Minimal configuration:
Run the agent in a container with a read-only root filesystem
Mount only the specific directories the agent needs as writable volumes
Drop all Linux capabilities except those explicitly required
Set memory and CPU limits to prevent resource exhaustion
Disable network access at the container level except to approved endpoints

dockerfile
FROM python:3.11-slim
RUN useradd -m agent
USER agent
WORKDIR /workspace
Agent code and dependencies only
COPY --chown=agent:agent . /workspace

yaml
docker-compose.yml
services:
  agent:
    build: .
    read_only: true
    tmpfs:
      - /tmp
    volumes:
      - ./workspace:/workspace
    mem_limit: 2g
    cpus: 2.0
    cap_drop:
      - ALL
    security_opt:
      - no-new-privileges
    networks:
      - restricted

Container isolation is a mature, well-understood technology. The engineering cost of containerizing an agent is low, and the security benefit is substantial.

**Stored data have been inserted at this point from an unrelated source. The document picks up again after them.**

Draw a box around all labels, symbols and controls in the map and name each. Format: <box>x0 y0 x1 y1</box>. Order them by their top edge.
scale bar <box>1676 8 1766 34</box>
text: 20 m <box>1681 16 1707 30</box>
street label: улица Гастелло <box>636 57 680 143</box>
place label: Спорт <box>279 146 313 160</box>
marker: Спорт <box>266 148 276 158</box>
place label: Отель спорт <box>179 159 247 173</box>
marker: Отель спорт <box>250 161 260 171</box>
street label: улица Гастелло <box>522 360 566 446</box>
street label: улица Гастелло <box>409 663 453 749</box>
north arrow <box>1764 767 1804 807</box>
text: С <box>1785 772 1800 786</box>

Layer 3: Runtime Monitoring and Alerting

Purpose: Detect anomalous agent behavior that passes through Layers 1 and 2, and alert humans before damage accumulates. Tools: Prometheus + Grafana, Datadog, or any observability stack that supports custom metrics and alerting. Why this layer exists: Action gating and container isolation are preventive controls. Monitoring is a detective control. Some harmful behaviors (e.g., an agent slowly exfiltrating data within its allowed API endpoints, or accumulating costs through legitimate but excessive actions) may not trigger gating or isolation. Monitoring catches patterns that point-in-time controls miss. Key metrics to monitor:

| Metric | Alert Threshold (suggested) |

|---|---|

| Actions per minute | > 2x baseline for the agent type |

| Denied actions per session | > 5 (indicates probing or injection) |

| LLM API calls per session | > 100 |

| Session duration | > 30 minutes |

| Estimated session cost | > $5 |

| Outbound data volume | > 10 MB per session |

SafeClaw's audit logs can be ingested by standard monitoring tools. Each log entry contains structured data (action type, parameters, decision, timestamp) that maps directly to monitoring metrics.

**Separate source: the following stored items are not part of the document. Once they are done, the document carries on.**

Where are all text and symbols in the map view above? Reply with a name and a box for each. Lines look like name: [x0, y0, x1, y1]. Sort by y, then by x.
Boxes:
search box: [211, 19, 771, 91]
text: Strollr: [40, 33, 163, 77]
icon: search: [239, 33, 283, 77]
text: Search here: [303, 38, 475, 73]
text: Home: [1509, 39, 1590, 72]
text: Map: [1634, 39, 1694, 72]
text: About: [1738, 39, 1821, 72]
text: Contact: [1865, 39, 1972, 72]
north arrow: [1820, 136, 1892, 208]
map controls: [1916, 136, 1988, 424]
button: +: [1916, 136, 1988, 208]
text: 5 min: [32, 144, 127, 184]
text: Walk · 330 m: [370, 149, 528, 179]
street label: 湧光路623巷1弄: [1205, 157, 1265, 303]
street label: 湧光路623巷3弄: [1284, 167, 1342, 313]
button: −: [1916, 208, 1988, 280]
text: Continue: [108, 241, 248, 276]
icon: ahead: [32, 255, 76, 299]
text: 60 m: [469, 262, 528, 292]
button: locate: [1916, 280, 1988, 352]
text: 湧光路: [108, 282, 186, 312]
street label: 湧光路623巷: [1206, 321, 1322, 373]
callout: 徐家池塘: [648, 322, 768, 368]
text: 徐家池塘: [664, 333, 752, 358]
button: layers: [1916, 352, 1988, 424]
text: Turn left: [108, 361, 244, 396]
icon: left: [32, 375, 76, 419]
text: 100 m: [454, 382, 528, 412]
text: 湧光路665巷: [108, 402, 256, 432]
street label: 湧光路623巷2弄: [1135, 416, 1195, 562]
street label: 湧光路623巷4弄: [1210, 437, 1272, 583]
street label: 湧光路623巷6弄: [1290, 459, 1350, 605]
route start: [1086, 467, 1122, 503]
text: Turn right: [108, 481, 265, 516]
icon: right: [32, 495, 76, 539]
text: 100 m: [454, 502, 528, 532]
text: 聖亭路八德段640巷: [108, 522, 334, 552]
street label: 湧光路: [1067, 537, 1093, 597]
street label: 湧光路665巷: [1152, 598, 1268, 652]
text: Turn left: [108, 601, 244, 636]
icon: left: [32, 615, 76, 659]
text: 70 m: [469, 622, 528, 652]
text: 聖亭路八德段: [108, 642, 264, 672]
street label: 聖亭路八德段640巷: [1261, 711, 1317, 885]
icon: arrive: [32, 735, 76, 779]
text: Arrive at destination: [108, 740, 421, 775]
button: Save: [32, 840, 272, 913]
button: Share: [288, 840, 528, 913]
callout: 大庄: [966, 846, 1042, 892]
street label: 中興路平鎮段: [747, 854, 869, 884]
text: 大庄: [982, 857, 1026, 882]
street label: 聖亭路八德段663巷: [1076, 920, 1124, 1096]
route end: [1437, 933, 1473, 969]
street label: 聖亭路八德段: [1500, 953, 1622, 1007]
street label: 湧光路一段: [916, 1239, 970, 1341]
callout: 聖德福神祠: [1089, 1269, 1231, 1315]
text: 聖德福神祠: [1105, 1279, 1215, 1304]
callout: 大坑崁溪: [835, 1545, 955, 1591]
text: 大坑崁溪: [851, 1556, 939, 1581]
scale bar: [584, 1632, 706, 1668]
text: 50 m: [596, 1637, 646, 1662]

What This Stack Does Not Cover

The minimal stack addresses the most critical risks but does not solve everything. Teams with higher security requirements should additionally consider:

Output filtering (Guardrails AI, NeMo Guardrails) for controlling the text the agent returns to users
Model-level defenses against prompt injection (input preprocessing, instruction hierarchy)
Formal verification of policy configurations for high-stakes environments
Multi-agent coordination controls for systems with agent-to-agent delegation (see our multi-agent research)

These are valuable additions, but they are not part of the minimal stack because the three-layer model addresses the highest-severity risks with the lowest implementation cost.

Implementation Order

For teams starting from zero, we recommend implementing the layers in this order:

Start with SafeClaw (Layer 1). It provides the highest risk reduction per hour of engineering effort. A basic policy can be configured in under an hour.

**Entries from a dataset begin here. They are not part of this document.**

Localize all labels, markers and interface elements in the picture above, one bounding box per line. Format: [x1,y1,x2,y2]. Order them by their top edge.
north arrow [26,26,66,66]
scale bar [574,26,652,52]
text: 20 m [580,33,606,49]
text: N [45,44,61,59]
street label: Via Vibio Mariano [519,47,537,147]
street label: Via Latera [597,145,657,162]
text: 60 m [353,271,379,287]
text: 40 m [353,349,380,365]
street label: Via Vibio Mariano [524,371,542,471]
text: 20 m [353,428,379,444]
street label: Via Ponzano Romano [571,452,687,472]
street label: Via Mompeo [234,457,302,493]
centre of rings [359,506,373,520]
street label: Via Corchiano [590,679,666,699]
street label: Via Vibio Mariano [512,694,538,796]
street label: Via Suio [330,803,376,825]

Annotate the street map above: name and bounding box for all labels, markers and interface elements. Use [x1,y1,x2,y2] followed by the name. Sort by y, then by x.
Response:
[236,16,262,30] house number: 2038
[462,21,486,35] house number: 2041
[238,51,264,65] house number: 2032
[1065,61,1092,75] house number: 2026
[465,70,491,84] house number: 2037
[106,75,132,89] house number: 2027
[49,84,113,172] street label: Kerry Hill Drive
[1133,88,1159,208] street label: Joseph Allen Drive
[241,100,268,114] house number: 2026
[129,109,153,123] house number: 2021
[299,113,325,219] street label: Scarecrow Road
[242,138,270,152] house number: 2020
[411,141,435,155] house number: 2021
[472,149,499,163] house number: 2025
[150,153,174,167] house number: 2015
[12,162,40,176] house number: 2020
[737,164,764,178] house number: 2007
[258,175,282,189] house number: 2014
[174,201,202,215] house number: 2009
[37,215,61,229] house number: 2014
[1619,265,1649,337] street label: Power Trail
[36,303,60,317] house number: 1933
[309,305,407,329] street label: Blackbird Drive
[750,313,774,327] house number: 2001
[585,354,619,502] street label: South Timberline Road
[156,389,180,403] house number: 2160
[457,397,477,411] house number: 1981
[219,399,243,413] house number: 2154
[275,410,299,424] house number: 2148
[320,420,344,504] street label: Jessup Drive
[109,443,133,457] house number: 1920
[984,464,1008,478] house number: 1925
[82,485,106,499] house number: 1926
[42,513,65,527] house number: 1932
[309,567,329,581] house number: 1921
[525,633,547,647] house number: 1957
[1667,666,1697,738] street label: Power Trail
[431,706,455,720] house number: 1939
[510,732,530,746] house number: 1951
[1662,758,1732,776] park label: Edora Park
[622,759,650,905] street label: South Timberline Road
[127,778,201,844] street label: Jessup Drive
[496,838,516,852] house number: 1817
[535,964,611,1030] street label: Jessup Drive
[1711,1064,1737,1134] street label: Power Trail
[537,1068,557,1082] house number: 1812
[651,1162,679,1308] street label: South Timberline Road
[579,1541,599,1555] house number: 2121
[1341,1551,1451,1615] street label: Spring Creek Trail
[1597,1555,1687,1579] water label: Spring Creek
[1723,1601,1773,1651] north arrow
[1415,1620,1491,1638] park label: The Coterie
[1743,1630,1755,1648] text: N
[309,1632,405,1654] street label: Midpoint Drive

Add container isolation (Layer 2). If your agent is already containerized (common in cloud deployments), harden the container configuration. If not, containerize the agent.

Add monitoring (Layer 3). Connect SafeClaw's audit logs to your observability stack and configure alerts.

The total implementation time for a team with moderate infrastructure experience is approximately 1-2 days. The cost of not implementing it, based on our incident analysis and cost study, is measured in thousands of dollars per incident and potentially far more in regulatory exposure.

Conclusion

There is no excuse for deploying production AI agents without safety controls in 2026. The tools exist, the evidence supports them, and the risks of going without them are well-documented. This three-layer stack is our recommended starting point. Build on it as your requirements grow, but start here.

15 Research Lab recommends tools based on independent evaluation. We have no commercial relationship with any vendor mentioned in this post.